Construction workers face elevated mental health challenges compared to workers in other industries, linked to transient employment, job insecurity and workplace cultures that have historically made it difficult to seek support. The November 2025 Phase 1 report from the Men’s Health Forum in Ireland on the CAIRDE initiative, commissioned by the HSE National Office for Suicide Prevention, gives the Irish construction industry its first evidence-informed framework for addressing psychological wellbeing and suicide prevention at work.

CAIRDE, the Construction Alliance to Reduce Suicide, is a significant step forward for the Irish construction industry. It brings together training tools, research evidence and a multi-stakeholder governance model that gives employers a practical entry point into mental health support. Three features make it stand out: its co-designed training programme, its gatekeeper model for supporting workers in distress, and its grounding in research specific to Irish conditions.

The Phase 1 report draws on a systematic review of global evidence, qualitative research with Irish construction workers and employers, and a co-design process that embedded worker experience in the General Awareness Training. Research identified stigma, low mental health literacy and workplace culture as the primary barriers to help-seeking. The corresponding enablers are clear: trust between workers and supervisors, visible leadership modelling of supportive behaviour, and the normalisation of conversations about mental health on site.

The General Awareness Training is grounded in the Theory of Planned Behaviour and the Medical Research Council framework for intervention design. It aims to improve mental health literacy, reduce stigma and increase willingness to seek or offer help. A peer-reviewed study published in the International Journal of Environmental Research and Public Health in August 2025 confirmed the training was developed with validated outcome measures, making it among the most rigorously designed occupational mental health interventions produced in Ireland.
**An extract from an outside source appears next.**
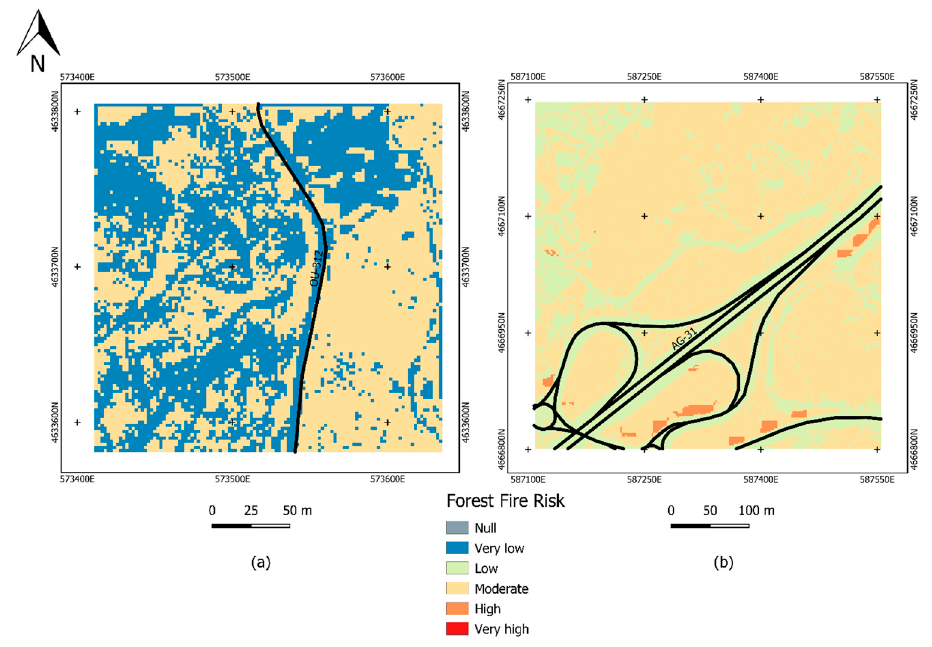
Figure 10. Forest fire risk map. ( a ) Forest fire risk map of study area A; ( b ) forest fire risk map of study area B. The map coordinate system is EPSG:25829 ETRS89/UTM zone 29N.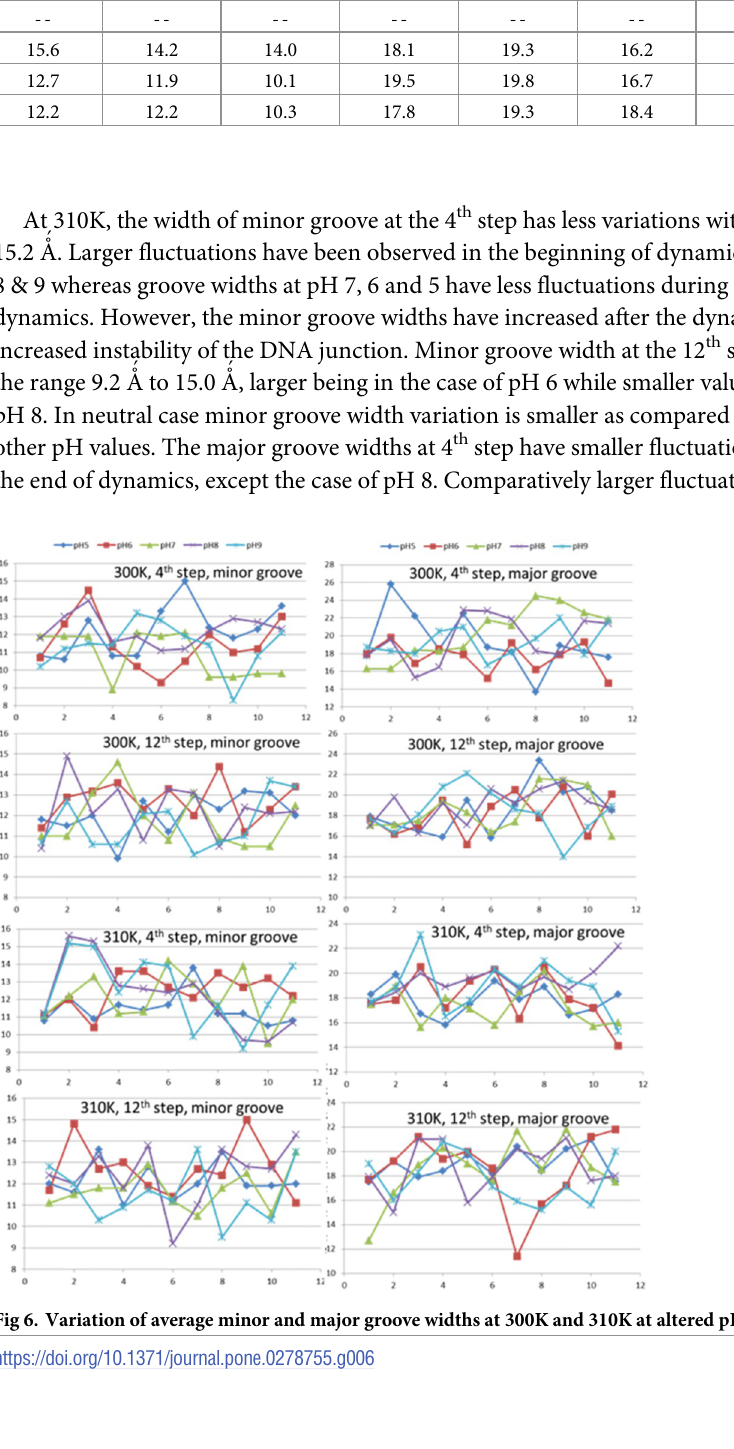
Fig 6. Variation of average minor and major groove widths at 300K and 310K at altered pH values.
CAIRDE sits within a strengthening policy environment. Ireland’s Connecting for Life 2026 to 2035, published in May 2026, identifies the workplace as a key intervention setting and supports embedding mental health resources at sector level. The Stakeholder Group includes the Construction Industry Federation, CSPAC, SIPTU and the HSE. The HSA hosts CAIRDE on its construction safety pages, reflecting institutional endorsement.

Three practical steps allow construction organisations to build on CAIRDE’s momentum. First, designate trained Connectors on each site, individuals equipped to recognise distress and signpost colleagues to support, as part of standard site management. Second, integrate the General Awareness Training into induction and annual training so that mental health literacy sits alongside physical hazard awareness. Third, ensure site managers and project directors visibly model help-seeking behaviour, establishing leadership commitment as central to the programme’s effectiveness.

The CAIRDE Phase 1 report gives Irish construction leaders the evidence and tools to address workforce wellbeing in a structured and sustainable way. The training is ready, the gatekeeper model is developed, and the policy framework is in place. Construction organisations that embed CAIRDE across their operations are making a meaningful investment in the people who carry out some of the most demanding and skilled work in the Irish economy.

(The views expressed by the writer are his/her own and do not necessarily reflect the views or positions of BusinessRiver.)